- [Passage to read]:

========================================

I have created a quite simple demo web-app, core-layout, using AngularJS with optional support for using iScroll 5. (Update: the version linked to on GitHub pages is now fixed, as shown in my answer below. If you want to see how this problem behaved, either look at the attached images or checkout version v1.2.1 and build the examples locally).

I am aware of the issues with elements with CSS position: fixed on iOS 7.x. For example, when you activate input elements, fixed positioned elements move around, and I've read about how Google's Gmail team had to turn off native scrolling and animate the scrolling area themselves. Therefore, I made the app layout use CSS position: absolute directives on the header and footer when iScroll is toggled on. However, if the iScroll is toggled off, the layout use position:fixed, which works very well with newer browsers on both mobile and desktop.

I have manually tested that the app renders and behaves as expected on several mobile devices, including both iOS and Android devices.

However, in Safari on an iPhone 5s with iOS 7.1.2, with iScroll on, the header is hidden behind Safari's address bar, and the footer is rendered too low on the screen, so it gets hidden behind Safari's footer menu, as shown in the following screen shot:

initial view, iScroll: on, position: absolute

Then, when I manage to get hold of the header menu, I can pull it downwards, so that the header menu becomes visible, but the footer menu is then still hidden:

pulled header menu down, iScroll: on, position: absolute

If I then manage to push the header menu upwards, the footer menu slides in to become visible at the bottom of the screen, above Safari's own footer menu:

pushed header menu up, iScroll: on, position: absolute

If I turn iScroll off, and thereby also change to position the header and footer menus with position: fixed. all renders OK, but the scrolling field has no momentum (and therefore feels a bit off), and I'll probably have to fight with fixed-position elements jumping around screen when input fields get activated (triggering iOS' on-screen keyboard):

on top, iScroll: off, position: fixedscrolled to bottom, iScroll: off, position: fixed

When I test the same web-app on an iPad running iOS 7.0.6, the same problem does not occur.

========================================

- [Recorded information]:

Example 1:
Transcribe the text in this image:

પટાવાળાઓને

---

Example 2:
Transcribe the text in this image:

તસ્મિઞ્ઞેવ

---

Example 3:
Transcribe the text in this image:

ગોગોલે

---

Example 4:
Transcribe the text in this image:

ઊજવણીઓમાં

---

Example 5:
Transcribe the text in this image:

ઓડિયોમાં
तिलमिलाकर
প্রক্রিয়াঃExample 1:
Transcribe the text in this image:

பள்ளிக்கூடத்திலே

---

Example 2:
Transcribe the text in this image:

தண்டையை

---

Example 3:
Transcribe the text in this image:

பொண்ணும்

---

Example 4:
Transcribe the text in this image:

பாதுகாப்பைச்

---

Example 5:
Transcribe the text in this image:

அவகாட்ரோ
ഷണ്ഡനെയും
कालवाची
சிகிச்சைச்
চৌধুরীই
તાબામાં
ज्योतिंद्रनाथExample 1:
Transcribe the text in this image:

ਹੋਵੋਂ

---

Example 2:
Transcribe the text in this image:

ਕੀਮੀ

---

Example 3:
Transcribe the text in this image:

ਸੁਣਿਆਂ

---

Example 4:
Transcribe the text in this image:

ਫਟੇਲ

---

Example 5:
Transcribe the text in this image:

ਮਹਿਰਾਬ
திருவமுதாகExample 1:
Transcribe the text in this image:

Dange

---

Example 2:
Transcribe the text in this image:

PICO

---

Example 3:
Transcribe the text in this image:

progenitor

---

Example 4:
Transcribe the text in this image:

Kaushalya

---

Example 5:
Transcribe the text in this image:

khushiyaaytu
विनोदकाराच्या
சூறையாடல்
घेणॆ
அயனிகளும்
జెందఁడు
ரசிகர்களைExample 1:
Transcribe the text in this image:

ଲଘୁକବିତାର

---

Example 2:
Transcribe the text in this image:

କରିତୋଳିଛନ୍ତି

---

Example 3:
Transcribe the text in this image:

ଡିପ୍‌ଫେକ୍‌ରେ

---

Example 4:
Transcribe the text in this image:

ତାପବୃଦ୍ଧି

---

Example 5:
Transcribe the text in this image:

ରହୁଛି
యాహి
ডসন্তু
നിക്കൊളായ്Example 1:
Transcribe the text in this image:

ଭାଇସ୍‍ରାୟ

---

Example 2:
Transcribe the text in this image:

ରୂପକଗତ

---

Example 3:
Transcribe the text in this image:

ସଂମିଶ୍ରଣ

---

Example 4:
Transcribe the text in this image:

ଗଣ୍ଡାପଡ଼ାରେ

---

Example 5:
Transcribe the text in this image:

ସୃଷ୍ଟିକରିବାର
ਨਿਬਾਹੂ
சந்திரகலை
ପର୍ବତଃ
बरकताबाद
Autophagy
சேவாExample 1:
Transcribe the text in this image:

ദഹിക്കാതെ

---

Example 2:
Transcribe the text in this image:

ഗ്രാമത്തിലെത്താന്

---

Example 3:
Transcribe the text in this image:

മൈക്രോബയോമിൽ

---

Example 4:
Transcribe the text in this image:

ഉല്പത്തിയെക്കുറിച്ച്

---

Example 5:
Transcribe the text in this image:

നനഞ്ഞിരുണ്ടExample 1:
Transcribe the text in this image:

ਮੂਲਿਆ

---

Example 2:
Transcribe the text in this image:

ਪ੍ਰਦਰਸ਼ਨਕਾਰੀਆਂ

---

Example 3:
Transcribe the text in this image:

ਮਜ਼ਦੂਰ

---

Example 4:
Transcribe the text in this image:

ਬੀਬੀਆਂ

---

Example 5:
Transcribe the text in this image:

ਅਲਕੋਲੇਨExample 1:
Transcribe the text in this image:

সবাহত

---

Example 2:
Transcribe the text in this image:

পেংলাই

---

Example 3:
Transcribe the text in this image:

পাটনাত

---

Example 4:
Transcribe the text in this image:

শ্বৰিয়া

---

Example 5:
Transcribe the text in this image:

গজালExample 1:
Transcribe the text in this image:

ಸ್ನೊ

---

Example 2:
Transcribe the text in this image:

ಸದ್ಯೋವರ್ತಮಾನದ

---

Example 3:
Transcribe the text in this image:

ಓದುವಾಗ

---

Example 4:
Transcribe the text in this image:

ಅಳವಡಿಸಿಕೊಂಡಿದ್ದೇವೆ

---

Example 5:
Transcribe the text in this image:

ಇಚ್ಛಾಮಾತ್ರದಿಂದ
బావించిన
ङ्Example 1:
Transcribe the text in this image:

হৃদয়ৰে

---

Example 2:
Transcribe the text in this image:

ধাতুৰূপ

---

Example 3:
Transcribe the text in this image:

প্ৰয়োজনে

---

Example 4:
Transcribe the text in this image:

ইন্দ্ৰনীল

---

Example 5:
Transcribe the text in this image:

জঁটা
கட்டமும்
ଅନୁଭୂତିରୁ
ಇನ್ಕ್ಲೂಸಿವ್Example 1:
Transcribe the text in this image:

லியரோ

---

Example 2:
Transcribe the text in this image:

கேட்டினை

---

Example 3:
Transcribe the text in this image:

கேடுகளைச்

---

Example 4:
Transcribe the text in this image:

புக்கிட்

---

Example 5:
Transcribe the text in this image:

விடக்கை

========================================

Write the next part of the post about the hidden header and footer in iOS 7 Safari with iScroll, starting after its last sentence.

The source code is of course available on GitHub. Now, I wonder what I am doing wrong and how can this problem be fixed?


Solution

  • I went back to one of the relevant sources, the simple iScroll example (which works as expected, even in Safari on iOS 7.1.2), and studied the code, looking for significant code differences between that demo and mine. I discovered that the meta viewport tag had a different value. The solution was actually quite simple, and at least partly, meaningful.

    The solution was to change

    <meta name="viewport" content="width=device-width, height=device-height, initial-scale=1.0, maximum-scale=1.0, target-densityDpi=device-dpi">
    

    to

    <meta name="viewport" content="width=device-width, initial-scale=1.0, maximum-scale=1.0, target-densityDpi=device-dpi">
    

    That is, to remove the height=device-height specification, which apparently is interpreted differently in Safari on iOS 7.1.2 and other, newer browsers.